**Directions for this task:**
Below are the entries to work from; restate word for word the portion that opens with the line containing "left shoulder: (758, 442)" and closes with the line containing "right back paw: (813, 551)", keeping both.

**Provided information:**
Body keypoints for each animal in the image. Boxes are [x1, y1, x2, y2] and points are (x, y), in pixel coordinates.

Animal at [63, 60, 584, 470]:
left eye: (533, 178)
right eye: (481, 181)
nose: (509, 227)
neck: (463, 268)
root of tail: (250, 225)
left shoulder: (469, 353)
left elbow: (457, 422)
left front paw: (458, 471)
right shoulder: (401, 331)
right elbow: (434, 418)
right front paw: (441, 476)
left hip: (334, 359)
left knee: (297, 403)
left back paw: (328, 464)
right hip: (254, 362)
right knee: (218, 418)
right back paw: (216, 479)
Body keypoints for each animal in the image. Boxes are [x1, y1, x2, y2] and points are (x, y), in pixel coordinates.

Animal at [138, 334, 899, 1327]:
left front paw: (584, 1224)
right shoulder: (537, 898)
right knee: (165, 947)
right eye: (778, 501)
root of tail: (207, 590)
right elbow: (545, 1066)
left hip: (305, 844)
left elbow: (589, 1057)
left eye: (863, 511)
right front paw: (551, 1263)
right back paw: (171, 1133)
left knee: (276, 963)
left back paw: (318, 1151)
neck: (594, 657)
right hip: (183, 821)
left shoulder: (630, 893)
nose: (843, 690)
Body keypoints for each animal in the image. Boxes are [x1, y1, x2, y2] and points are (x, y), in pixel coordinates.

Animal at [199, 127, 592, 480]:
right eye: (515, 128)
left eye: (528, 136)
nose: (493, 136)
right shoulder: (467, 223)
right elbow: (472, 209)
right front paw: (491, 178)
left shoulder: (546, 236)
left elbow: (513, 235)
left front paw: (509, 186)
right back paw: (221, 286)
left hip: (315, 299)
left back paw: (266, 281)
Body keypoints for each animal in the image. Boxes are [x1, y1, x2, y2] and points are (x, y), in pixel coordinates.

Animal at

* * *

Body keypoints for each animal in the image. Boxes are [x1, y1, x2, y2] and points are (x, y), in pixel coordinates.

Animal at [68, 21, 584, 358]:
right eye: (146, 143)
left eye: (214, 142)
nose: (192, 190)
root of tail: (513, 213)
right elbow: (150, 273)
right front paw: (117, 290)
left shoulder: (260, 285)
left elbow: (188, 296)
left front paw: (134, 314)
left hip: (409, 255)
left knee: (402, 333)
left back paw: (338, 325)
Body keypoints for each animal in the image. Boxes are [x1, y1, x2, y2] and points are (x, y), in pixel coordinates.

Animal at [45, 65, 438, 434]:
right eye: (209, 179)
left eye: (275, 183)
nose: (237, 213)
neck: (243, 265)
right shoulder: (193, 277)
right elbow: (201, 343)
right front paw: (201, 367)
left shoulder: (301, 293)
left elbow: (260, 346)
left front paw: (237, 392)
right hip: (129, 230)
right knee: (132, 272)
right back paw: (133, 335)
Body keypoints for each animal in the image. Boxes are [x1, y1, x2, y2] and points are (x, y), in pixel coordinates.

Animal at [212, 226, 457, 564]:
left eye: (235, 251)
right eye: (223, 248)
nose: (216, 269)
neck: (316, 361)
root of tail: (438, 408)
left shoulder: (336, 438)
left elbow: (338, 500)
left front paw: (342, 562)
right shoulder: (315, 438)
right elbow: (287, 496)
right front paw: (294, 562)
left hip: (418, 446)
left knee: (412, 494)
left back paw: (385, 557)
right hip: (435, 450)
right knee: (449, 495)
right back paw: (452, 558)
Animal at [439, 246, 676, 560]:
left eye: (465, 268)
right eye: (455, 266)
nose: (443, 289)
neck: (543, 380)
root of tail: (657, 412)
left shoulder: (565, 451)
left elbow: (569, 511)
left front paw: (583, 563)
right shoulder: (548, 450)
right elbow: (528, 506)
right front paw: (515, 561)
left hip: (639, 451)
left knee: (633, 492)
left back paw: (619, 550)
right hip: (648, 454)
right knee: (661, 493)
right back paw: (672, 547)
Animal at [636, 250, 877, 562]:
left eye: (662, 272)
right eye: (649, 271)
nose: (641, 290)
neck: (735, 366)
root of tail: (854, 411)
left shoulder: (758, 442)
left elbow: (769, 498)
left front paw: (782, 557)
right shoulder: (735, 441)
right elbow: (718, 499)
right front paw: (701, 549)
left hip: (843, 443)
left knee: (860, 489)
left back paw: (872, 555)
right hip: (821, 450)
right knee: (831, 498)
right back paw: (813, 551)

...

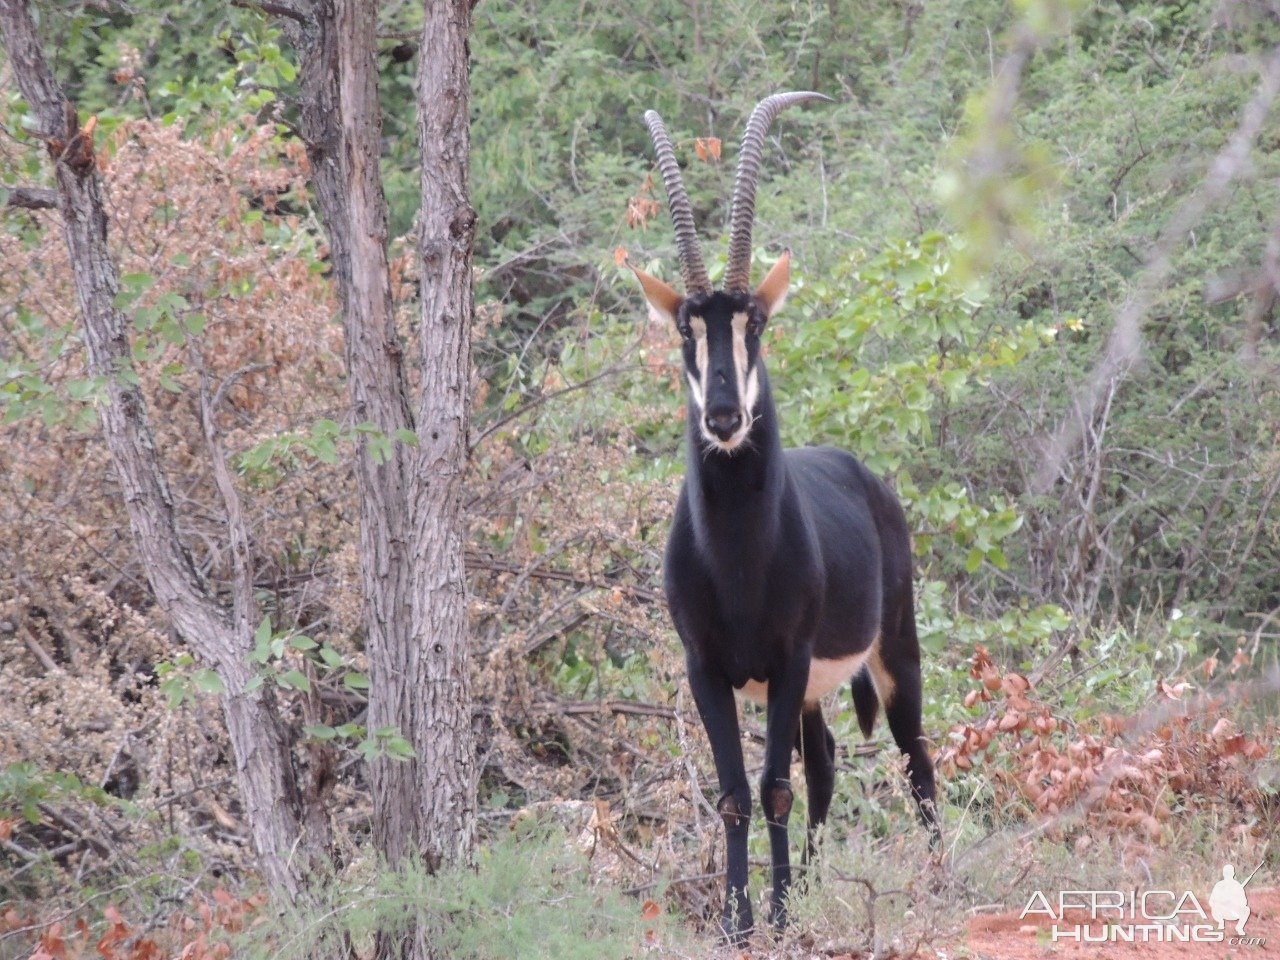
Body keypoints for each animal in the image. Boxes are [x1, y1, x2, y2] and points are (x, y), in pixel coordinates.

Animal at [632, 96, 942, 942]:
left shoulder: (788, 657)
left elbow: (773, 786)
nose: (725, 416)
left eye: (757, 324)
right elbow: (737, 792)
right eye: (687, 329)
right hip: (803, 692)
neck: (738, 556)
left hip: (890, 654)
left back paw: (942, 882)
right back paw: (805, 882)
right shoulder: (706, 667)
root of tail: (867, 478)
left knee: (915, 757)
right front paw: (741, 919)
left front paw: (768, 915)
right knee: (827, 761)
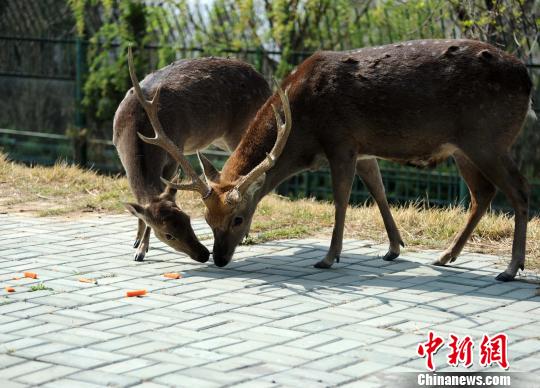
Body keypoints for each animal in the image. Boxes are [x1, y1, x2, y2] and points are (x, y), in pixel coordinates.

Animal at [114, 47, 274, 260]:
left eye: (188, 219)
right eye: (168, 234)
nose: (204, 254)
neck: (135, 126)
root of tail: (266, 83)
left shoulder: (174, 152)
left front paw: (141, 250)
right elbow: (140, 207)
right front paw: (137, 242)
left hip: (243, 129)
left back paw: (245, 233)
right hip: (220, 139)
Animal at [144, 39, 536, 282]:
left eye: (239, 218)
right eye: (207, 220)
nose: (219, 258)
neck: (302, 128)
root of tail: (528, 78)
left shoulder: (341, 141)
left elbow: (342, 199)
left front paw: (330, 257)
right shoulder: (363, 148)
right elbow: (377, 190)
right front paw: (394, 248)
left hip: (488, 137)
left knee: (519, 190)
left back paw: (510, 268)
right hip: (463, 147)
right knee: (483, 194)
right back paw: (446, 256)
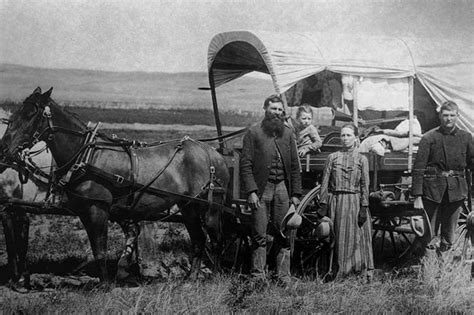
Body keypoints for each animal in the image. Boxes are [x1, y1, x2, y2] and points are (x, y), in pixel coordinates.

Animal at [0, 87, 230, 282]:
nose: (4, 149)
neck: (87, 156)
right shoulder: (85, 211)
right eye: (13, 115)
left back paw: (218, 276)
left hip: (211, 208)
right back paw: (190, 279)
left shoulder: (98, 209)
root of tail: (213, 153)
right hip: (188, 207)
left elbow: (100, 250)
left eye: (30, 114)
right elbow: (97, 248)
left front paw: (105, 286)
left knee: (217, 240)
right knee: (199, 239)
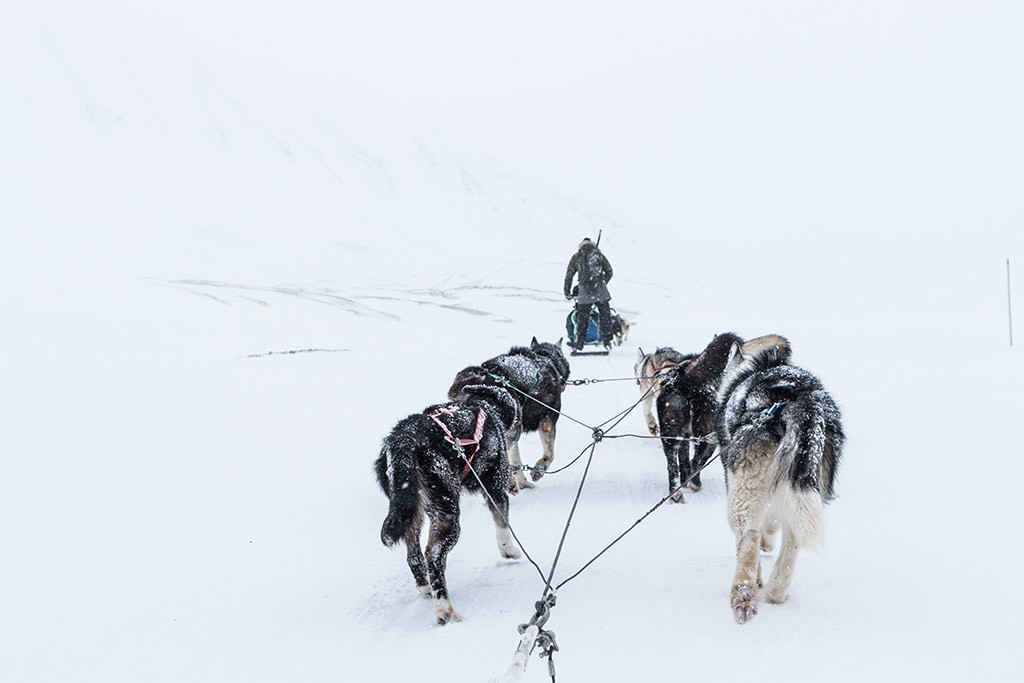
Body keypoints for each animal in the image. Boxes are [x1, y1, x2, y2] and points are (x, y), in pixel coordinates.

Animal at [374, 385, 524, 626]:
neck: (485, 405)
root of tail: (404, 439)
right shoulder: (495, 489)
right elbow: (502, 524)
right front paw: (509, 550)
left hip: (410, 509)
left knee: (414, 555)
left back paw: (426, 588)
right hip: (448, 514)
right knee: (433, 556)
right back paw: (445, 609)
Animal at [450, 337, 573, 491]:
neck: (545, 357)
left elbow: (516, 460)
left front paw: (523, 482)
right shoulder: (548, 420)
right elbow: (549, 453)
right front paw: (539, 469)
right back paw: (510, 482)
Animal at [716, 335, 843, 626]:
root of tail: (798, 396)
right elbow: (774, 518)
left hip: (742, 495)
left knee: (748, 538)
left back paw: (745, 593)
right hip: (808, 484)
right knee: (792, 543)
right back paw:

**Reply:**
left shoulder: (758, 442)
left elbow: (769, 498)
left front paw: (782, 557)
right shoulder: (735, 441)
right elbow: (718, 499)
right front paw: (701, 549)
left hip: (843, 443)
left knee: (860, 489)
left back paw: (872, 555)
right hip: (821, 450)
right knee: (831, 498)
right back paw: (813, 551)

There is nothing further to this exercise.